■ What to produce:
In the account of volunteering with the RAF Air Cadets, what role was Caroline Hodgson given at the end of her first Civilian Committee meeting?

Rising through the ranks as an RAF Cadet volunteer

Today (June 26) is a national celebration of cadets as part of Armed Forces Week. Bernicia Finance and Insurance Officer Caroline Hodgson explains why she volunteers for the 2505 (Bishop Auckland) Royal Air Force Cadets. Here’s her story:

“I first became aware of the Air Cadets when my son attended a careers day at school and an electrical engineer from the RAF attended.

“I’m not sure Kieran, my son, heard all that was being said as his main focus was on the money they get paid!

“Yet from there he decided he wanted to join the RAF, he was 13 at time, so we found out that there was an Air Cadet Squadron five minutes’ drive from where we lived. When we attended to see about him joining it turned out that I knew the Officer Commanding (OC) and some of the staff but I never knew that it was there. I listened to all the things they had the opportunity of doing and was so pleased he decided to join. That was October 2009.

“Three months later, they held their Squadron presentation night and on the back of the program it said they were looking for people to join the Civilian Committee – so I decided to attend the first meeting.

“At the end of the meeting I was appointed Civ Comm Secretary and that’s where my adventures with the Cadets began. 

“As time progressed, I was asked to join as a Civilian Instructor (CI) and work more closely with the cadets. My first reaction was yes but then I started thinking more about it and what is it I could give back – I had no military experience and didn’t know much about the corps, only what I had seen others show or teach them. Although I still had reservations, I couldn’t stop myself saying “YES!”

“In late 2012 I attended an introduction to the Duke of Edinburgh Award course and became hooked! I started talking more with the OC and arranging for more camping expeditions and completing forms so cadets could get their bronze awards.

In 2016 an off the cuff remark from the OC to me one parade evening was about to change my life.  The words he said were: “You should be in uniform” and my instant reaction was “OK”.

“We then started talking more about the different uniformed roles, of being an Officer or an SNCO. I choose the SNCO role, so in February 2016 I went to an introduction to SNCO evening and arranged my panel interview. I was no longer Civilian Instructor Hodgson, I was now Adult Sergeant Hodgson.

“I’ve had so many amazing experiences. Arnhem was an immensely proud affair and is so hard to describe, it truly is something you have to be there to believe.

■ Extracted material:
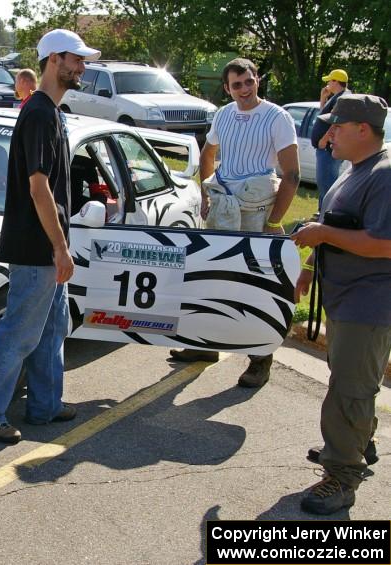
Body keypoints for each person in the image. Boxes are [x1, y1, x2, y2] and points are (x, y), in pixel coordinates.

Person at [0, 29, 100, 444]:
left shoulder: (51, 112)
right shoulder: (40, 113)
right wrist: (60, 248)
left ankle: (45, 405)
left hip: (47, 246)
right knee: (21, 332)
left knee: (52, 327)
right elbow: (38, 187)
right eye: (77, 59)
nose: (82, 67)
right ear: (54, 59)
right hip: (36, 247)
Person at [168, 58, 300, 388]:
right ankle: (205, 345)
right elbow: (207, 153)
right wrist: (207, 193)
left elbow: (292, 175)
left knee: (254, 285)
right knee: (212, 276)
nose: (244, 89)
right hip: (224, 207)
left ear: (257, 81)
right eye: (236, 84)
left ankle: (260, 358)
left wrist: (274, 221)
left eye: (249, 81)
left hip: (257, 209)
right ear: (227, 88)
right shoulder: (223, 115)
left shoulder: (277, 117)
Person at [291, 93, 391, 514]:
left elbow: (384, 243)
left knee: (350, 390)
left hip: (368, 305)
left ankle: (342, 477)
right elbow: (333, 224)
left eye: (337, 126)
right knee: (349, 382)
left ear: (363, 130)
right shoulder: (357, 170)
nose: (328, 133)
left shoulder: (385, 175)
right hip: (346, 296)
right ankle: (355, 444)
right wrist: (312, 266)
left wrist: (323, 238)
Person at [311, 68, 351, 207]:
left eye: (329, 81)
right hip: (326, 149)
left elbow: (336, 122)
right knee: (323, 185)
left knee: (326, 185)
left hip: (328, 149)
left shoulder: (342, 98)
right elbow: (323, 117)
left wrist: (324, 140)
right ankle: (321, 213)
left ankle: (327, 216)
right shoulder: (337, 97)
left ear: (336, 81)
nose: (327, 84)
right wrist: (323, 98)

■ Answer box:
She was appointed Civ Comm Secretary.